The assays used for qualitative HCV RNA testing include endpoint PCR and transcription-mediated amplification (TMA), which have detection limits of 50 and 10 IU/mL, respectively. Although negative TMA results are more predictive of a SVR, a single positive TMA result should be interpreted with caution because patients with positive TMA results may achieve a SVR [155]. Recently, with the introduction of more sensitive quantitative real-time PCR assays, qualitative NATs may be only useful in mass screening of blood donors [156].

HCV viral loads, although not associated with disease activity or progression to chronicity, have been associated with disease progression [157], development of HCC [158], and the treatment outcome of anti-HCV therapy with both interferon-based regimens [159, 160] and new, powerful DAA interferon-free regimens [161]. Monitoring of viral loads during therapy has proven to be useful in individualized HCV therapy. Futility rules and response-guided therapy (RGT) based on in-treatment virologic responses at treatment weeks 4, 8, 12, and 24 could provide information for optimal treatment durations to avoid unnecessary therapy, maximize cost-effectiveness, and minimize adverse events with interferon-based therapy [162‐165].

Commercial signal amplification (e.g., branched-DNA assay) and target amplification assays (e.g., real-time PCR assays) are available for quantification of HCV RNA. In-house testing with traditional endpoint PCR for viral loads, which is used widely across the Asia–Pacific region, is not encouraged due to its limited dynamic range compared with commercial, sensitive PCR assays [166]. Such assays should be calibrated to the World Health Organization (WHO) International Standard [167].

With recent advances in RGT strategies and new treatment regimens with DAAs, only assays with a lower limit of quantification of ≤25 IU/mL and a lower limit of detection of 15 IU/mL are recommended. The presence of detectable but not quantifiable HCV RNA is clinically important because this condition reflects true viremia [168]. Therefore, several real-time PCR assays, which have a broad dynamic range of quantification and are sensitive, specific, precise, and reproducible, are preferred [169‐172]. In contrast, the bDNA assay, with its low sensitivity, has limited applicability in monitoring treatment.

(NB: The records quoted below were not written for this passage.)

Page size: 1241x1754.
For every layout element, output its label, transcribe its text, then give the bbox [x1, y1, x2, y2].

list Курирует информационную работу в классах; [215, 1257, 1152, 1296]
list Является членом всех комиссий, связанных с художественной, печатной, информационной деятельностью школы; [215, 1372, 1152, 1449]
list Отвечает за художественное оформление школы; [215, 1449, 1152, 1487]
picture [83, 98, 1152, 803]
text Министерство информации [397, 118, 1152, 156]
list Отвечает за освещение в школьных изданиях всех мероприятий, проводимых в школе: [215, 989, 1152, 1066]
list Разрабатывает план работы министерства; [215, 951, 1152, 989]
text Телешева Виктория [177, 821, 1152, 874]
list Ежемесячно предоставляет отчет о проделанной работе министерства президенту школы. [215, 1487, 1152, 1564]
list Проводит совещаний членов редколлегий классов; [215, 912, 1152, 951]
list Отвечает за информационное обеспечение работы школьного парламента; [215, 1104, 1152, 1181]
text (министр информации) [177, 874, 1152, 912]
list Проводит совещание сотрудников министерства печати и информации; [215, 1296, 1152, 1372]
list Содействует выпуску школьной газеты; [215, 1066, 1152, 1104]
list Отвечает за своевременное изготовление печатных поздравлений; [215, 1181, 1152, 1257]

The traditional primary endpoint of assessing anti-HCV therapy is SVR24 (HCV RNA <50 IU/mL 24 weeks after end of treatment), which indicates that HCV RNA remains negative during long-term follow-up [173]. Recent studies demonstrated that SVR12 (HCV RNA <25 IU/mL 12 weeks after end of treatment) had positive predictive values (PPV) of >98 % for SVR24, regardless of whether therapy was interferon based or DAA interferon free [174, 175]. SVR12 is currently widely used as the primary endpoint of clinical trials and regulatory approval for DAA-containing regimens. SVR12 was suitable for predicting persistent virologic response in almost all cases. In certain DAA-including regimens, SVR12 could not always predict persistent virologic response [176]. Further study of the difference between SVR12 and SVR24 will be needed in interferon-free regimens.